Vehicle Detection Project
The goals / steps of this project are the following:
- Perform a Histogram of Oriented Gradients (HOG) feature extraction on a labeled training set of images and train a classifier Linear SVM classifier
- Optionally, you can also apply a color transform and append binned color features, as well as histograms of color, to your HOG feature vector.
- Note: for those first two steps don't forget to normalize your features and randomize a selection for training and testing.
- Implement a sliding-window technique and use your trained classifier to search for vehicles in images.
- Run your pipeline on a video stream (start with the test_video.mp4 and later implement on full project_video.mp4) and create a heat map of recurring detections frame by frame to reject outliers and follow detected vehicles.
- Estimate a bounding box for vehicles detected.
Rubric Points
I used all the images from the vehicles and non-vehicles folder (lines 109 to 114 of main.py
).
I tried several combinations of HOG parameters, in particular the color space and channel, for learning (lines 10 to 14 of solution.py
).
Here are some base images and their HOG results using the YCrCb
color space and HOG parameters of orientations=8
, pixels_per_cell=(8, 8)
and cells_per_block=(2, 2)
:
Changing the number of orientations, of pixels per cell and cells per block never gave significantly better results. So I mainly tweaked the color space and channel used, in particular RGB (red or all channels), HSV (every combination) and YCrCb (all channels) In the end YCrCb on all channels gave the best results, with the original HOG settings: 8 orientations, 8*8 pixels per cell and 2*2 cells per block
My settings for HOG can be found in the lines 10 to 19 of solution.py
.
The methods computing the hog are compute_hog_features()
in solution.py
and get_hog_features()
in lesson_functions.py
I did the training using a pretty standard method:
- I first standardized the computed features using a standard scaler
- Then I split my data into training and test sets (80/20), randomizing them in the process
- I finally trained a standard SVC with default settings
I also stored the results of the computed features, scaler and SVC to pickle files to avoid having to recompute them every time.
All of this can be found in the compute_features
, learn_scale
and learn
functions of main.py
My first attempt was with only 64*64 windows all over the image. This obviously didn't give great results as I was detecting cars even in the sky.
I then restricted the windows to the lower half of the image. I also added different window sizes, ranging from 64*64 to 128*128.
Based on the size of the window, I also further restricted their location. For example, 64*64 windows are only computed on the top half of the lower half of the image as cars located on the lowest part of the image are supposed to be up close and thus appear bigger.
Finally, I made my window overlap a lot. This allows me to set a higher threshold on my heatmap which gave me significantly better results, detecting more true positives and less false positives.

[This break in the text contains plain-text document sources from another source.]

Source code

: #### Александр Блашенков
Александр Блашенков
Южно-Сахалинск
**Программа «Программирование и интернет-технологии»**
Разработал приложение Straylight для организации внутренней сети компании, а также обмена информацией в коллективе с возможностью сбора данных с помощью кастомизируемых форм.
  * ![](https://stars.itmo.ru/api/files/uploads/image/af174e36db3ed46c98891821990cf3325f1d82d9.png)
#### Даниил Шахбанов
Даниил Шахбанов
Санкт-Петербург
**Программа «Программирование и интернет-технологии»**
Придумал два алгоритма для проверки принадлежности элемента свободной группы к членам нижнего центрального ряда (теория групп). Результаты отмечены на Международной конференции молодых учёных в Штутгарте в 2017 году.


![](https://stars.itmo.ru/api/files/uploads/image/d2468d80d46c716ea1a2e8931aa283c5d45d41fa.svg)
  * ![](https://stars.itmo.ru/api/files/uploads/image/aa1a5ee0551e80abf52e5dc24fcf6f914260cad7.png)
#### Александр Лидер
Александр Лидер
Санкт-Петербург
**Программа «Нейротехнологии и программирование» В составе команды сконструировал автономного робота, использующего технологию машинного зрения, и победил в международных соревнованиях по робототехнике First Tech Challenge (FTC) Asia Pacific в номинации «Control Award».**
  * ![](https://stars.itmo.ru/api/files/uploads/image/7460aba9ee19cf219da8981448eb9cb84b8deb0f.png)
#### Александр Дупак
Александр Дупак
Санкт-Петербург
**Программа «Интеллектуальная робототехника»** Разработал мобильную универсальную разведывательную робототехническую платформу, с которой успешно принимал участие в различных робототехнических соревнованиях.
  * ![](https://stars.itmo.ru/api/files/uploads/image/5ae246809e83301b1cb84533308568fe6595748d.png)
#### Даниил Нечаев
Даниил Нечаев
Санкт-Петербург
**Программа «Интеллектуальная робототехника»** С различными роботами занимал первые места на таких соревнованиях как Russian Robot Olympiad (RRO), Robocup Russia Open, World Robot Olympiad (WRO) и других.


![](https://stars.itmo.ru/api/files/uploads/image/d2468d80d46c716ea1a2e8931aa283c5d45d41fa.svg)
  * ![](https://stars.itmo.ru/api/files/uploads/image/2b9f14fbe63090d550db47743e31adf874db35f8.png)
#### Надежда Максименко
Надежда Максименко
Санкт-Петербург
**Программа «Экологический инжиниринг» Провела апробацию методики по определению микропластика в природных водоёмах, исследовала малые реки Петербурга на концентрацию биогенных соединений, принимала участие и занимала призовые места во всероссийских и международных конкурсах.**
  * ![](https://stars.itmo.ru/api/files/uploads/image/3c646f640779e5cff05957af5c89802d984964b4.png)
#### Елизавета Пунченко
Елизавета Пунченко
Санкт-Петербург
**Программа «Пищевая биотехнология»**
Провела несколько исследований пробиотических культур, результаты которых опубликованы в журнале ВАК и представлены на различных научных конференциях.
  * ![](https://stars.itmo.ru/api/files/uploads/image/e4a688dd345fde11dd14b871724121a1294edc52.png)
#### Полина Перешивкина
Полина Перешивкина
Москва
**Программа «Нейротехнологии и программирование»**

Sliding windows setup can be found in lines 142 to 159 of main.py
and in the slide_window()
function in lesson_functions.py
2. Show some examples of test images to demonstrate how your pipeline is working. What did you do to optimize the performance of your classifier?

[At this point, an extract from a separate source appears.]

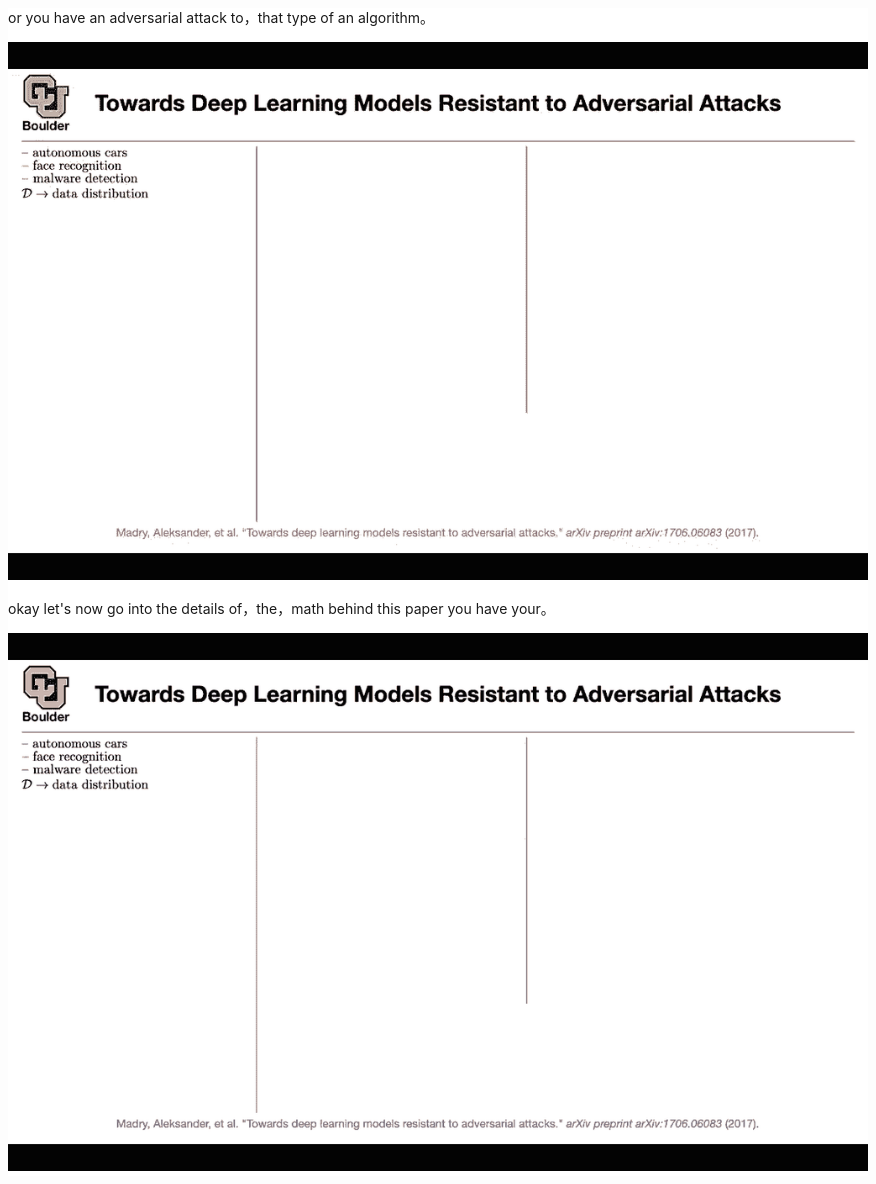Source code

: or you have an adversarial attack to，that type of an algorithm。



![](img/1a2c161f894ff873025f9fd8f18df314_18.png)

okay let's now go into the details of，the，math behind this paper you have your。



![](img/1a2c161f894ff873025f9fd8f18df314_20.png)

To summarize, I searched on three window sizes using YCrCb 3-channel HOG features plus spatially binned color and histograms of color in the feature vector. I optimized the performance of the classifier by computing the HOG features once on the whole image and then extracting the region of interest for each window.
The pipeline can be found in the process_image()
function of main.py
.
An example of the resulting detection:
Here's a link to my video result
I tried to filter false positives by saving the detection results over the last five frames using a circular buffer and applying a threshold on the resulting heatmap.
I then used scipy's label()
function to label each car and draw a bounding box around it.
The heatmap computing can be found in the Heatmapper
class and the labelling in the function process_image()
of main.py
1. Briefly discuss any problems / issues you faced in your implementation of this project. Where will your pipeline likely fail? What could you do to make it more robust?
The pipeline is likely to fail in worse weather/lighting conditions. It could also fail should there be less contrast between the cars and the road in general.
The pipeline will lose track of a car when another car passes in front it as I don't store any historical bounding box or car information to try to do some prediction. I think this would be a great improvement to the implementation as it would avoid jittery bounding boxes, prevent false positives and help with punctually bad conditions (image quality, car hidden by another one, etc).